AIM OF THE TASK
Transcribe the lines below word for word, from the first line through the line that contains "with a VS Code extension.", including both of those lines.

DATASET
◆ ◆ ◆

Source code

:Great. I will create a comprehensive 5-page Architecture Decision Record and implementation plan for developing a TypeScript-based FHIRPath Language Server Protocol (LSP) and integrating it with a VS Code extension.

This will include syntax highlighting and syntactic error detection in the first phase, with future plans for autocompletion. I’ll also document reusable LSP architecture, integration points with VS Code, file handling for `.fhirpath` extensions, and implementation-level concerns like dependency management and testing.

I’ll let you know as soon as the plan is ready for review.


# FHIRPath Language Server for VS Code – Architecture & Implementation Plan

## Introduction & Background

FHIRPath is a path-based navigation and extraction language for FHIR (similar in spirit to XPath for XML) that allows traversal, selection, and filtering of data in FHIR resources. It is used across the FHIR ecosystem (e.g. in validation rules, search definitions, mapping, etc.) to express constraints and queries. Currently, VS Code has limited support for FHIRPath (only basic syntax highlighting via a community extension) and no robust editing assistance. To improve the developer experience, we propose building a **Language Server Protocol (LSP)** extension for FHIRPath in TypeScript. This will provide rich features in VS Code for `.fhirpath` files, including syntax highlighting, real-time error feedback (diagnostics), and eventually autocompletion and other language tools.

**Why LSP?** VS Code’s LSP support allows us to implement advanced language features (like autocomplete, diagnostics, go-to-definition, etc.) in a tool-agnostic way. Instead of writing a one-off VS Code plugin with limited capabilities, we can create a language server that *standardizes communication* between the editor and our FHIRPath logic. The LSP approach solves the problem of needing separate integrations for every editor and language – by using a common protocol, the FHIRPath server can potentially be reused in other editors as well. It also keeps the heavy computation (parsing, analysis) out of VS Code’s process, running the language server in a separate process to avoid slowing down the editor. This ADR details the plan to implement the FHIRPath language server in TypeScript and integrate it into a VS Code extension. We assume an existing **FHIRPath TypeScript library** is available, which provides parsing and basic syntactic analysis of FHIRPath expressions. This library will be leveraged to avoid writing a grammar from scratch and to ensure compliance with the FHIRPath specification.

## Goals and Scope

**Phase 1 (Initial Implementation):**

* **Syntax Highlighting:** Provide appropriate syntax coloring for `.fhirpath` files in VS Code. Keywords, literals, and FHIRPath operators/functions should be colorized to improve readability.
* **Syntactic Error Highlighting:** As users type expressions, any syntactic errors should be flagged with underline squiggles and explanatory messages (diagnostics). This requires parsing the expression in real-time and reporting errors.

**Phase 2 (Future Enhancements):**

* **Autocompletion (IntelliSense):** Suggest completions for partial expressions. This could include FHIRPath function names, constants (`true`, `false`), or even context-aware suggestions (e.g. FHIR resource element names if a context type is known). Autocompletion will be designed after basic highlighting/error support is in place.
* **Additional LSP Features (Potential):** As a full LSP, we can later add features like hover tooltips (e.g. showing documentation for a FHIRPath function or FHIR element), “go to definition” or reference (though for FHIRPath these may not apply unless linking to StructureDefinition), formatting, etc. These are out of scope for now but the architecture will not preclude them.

◆ ◆ ◆

SOLUTION FOR THIS PROBLEM
Source code

:Great. I will create a comprehensive 5-page Architecture Decision Record and implementation plan for developing a TypeScript-based FHIRPath Language Server Protocol (LSP) and integrating it with a VS Code extension.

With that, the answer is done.